Transcreva, sem nenhuma alteração, a parte do trecho sobre Kerolin que começa em "Assim como no" e termina em "fim da punição.".

--- Trecho selecionado ---
=====
Os gols e o talento que mostrava em campo foram o cartão de visitas para ela receber suas primeiras convocações na seleção principal. Quando veio a notícia do doping, Kerolin soube que estava na pré-lista da Copa do Mundo. A punição interrompeu mais um sonho – ou melhor, adiou.
Assim como no momento em que descobriu a infecção na sua perna, agora Kerolin tinha mais um forte motivo para desistir de vez do futebol. Ainda mais quando seu contrato com o Palmeiras terminou (ao final de 2019) e ela ficou sem clube, sem salário e sem perspectivas nos gramados – e em meio a uma pandemia. Faltava ainda um ano para o fim da punição.
“Eu não conseguia fazer nada. Não via luz nenhuma, só escuridão. Não estava conseguindo ajudar minha família, como sempre ajudei. A gente começou a ter muita dificuldade em casa. Tinha vezes que não tinha o que comer. Eu pedi dinheiro emprestado para pagar quando voltasse a jogar. Tive crise de ansiedade, não conseguia dormir”, contou.
A ajuda da psicóloga da seleção brasileira foi imprescindível para que ela não sucumbisse à depressão. E no fim de 2020, veio a notícia que a faria renascer. A técnica Pia Sundhage a convocou para treinos na Granja Comary. Ela ainda não podia jogar (a punição acabava em março de 2021 para jogos oficiais), mas podia treinar, e ali viu finalmente uma porta se abrir: “A oportunidade sorriu para mim novamente”.
Rumo à 1ª estrela
Ao entrar no Twitter após ter visto seu nome na lista de convocadas, Kerolin recebeu um balde de água fria. “Foi um massacre. Todo mundo criticando. E eu pensava: por que tenho que ficar passando por isso? Só sei que falei: vou pegar tudo isso e vou me transformar num monstro. Para depois o pessoal ver. Falaram? Tá aí o resultado.”
Sabendo que estaria totalmente fora de ritmo dentro de campo, Kerolin queria se dedicar ao máximo nos testes físicos para mostrar seu esforço à técnica Pia Sundhage, que sempre cobrou bastante das atletas essa questão.
=====
--- Informações fornecidas ---
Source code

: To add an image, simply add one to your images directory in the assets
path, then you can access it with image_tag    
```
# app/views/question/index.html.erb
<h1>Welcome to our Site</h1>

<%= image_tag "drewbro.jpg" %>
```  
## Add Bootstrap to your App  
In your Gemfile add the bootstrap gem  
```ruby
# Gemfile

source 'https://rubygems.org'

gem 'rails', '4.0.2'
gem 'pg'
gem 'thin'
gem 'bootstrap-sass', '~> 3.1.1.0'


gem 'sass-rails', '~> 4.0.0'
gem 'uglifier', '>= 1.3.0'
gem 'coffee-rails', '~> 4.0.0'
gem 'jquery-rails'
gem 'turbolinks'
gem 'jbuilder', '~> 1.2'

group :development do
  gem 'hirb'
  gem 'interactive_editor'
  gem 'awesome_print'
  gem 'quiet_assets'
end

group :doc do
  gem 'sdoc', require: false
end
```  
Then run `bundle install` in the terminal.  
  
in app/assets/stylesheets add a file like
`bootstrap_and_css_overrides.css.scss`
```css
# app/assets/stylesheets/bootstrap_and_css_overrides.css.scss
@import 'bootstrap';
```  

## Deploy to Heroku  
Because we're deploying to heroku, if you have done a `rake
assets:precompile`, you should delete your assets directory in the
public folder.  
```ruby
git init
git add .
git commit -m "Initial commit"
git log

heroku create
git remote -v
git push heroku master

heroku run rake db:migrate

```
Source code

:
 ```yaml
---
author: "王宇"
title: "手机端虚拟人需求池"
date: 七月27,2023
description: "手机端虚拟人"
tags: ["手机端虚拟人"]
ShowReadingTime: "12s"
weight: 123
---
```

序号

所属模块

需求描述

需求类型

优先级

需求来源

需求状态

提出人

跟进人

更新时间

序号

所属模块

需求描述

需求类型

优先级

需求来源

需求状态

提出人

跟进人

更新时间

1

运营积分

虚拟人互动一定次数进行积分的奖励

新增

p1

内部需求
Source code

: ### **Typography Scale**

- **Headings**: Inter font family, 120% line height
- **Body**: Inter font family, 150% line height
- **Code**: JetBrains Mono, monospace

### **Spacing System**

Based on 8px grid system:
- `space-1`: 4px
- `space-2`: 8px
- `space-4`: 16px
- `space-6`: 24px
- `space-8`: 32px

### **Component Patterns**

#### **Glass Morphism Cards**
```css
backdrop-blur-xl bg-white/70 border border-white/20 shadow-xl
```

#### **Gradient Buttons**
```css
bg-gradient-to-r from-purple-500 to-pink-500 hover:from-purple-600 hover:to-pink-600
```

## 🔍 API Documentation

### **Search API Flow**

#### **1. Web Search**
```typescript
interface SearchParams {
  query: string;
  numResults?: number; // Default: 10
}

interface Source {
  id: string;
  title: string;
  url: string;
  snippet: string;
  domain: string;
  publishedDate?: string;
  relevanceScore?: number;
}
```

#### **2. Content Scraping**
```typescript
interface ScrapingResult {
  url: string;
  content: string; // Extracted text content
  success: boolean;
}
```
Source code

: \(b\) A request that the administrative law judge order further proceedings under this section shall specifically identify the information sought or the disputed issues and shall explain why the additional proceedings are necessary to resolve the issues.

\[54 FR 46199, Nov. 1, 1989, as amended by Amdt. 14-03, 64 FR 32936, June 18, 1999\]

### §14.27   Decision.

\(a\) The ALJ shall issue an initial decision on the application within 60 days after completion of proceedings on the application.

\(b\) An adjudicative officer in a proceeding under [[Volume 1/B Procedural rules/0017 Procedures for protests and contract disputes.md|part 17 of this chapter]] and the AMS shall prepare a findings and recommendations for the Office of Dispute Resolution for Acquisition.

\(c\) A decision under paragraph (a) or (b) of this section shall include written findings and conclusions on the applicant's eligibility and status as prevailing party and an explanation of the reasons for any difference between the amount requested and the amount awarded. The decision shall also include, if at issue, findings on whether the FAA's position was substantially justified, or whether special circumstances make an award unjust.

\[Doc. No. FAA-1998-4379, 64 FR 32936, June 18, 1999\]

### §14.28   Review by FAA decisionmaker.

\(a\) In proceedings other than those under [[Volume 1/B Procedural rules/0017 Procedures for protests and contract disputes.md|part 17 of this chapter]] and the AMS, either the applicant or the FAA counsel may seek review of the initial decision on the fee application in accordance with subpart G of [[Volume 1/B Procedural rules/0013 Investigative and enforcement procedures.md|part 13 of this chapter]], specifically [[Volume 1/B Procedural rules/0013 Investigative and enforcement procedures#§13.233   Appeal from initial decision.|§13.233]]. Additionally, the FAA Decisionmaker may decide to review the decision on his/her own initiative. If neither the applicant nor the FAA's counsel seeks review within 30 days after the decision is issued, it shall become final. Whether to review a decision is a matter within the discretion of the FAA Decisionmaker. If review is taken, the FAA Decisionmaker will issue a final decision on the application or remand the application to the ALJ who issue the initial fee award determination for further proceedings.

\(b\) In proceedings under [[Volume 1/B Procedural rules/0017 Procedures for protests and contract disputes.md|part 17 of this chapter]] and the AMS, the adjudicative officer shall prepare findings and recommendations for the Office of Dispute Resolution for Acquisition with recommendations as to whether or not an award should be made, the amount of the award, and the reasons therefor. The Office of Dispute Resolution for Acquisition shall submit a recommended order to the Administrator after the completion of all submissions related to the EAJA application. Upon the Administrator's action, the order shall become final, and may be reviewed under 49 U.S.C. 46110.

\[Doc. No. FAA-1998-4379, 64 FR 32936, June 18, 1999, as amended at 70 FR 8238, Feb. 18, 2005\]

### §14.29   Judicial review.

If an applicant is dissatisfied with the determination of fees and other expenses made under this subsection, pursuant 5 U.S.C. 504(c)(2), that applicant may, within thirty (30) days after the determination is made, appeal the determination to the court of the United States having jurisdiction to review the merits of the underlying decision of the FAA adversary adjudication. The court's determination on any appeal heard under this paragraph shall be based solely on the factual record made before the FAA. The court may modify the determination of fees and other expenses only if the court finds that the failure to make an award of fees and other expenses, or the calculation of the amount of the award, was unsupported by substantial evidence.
=====
--- Resposta esperada ---
Assim como no momento em que descobriu a infecção na sua perna, agora Kerolin tinha mais um forte motivo para desistir de vez do futebol. Ainda mais quando seu contrato com o Palmeiras terminou (ao final de 2019) e ela ficou sem clube, sem salário e sem perspectivas nos gramados – e em meio a uma pandemia. Faltava ainda um ano para o fim da punição.